→ **What you will do**
Search the data below, and report every line in which "Rechercher" occurs.

→ **Records from a data source**
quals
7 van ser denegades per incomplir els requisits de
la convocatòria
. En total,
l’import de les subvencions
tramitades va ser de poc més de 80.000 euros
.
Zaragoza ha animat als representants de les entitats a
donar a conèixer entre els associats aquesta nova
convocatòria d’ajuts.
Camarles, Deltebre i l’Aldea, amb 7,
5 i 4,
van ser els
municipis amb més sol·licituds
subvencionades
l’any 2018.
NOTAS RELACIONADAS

* * *

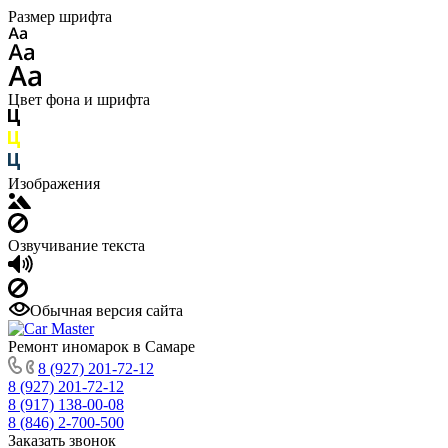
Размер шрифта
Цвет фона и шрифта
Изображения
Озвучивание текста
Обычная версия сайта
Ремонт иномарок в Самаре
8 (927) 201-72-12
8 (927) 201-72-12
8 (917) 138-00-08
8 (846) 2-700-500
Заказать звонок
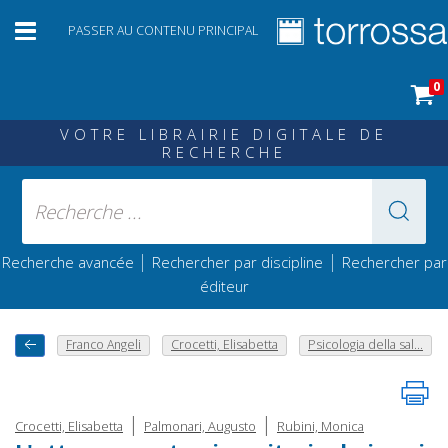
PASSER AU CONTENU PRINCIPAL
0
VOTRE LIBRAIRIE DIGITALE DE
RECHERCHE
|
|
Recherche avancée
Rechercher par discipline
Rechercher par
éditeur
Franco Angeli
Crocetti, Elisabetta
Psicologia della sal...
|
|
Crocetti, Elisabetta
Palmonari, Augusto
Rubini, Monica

→ **Output below**
Rechercher par discipline
Rechercher par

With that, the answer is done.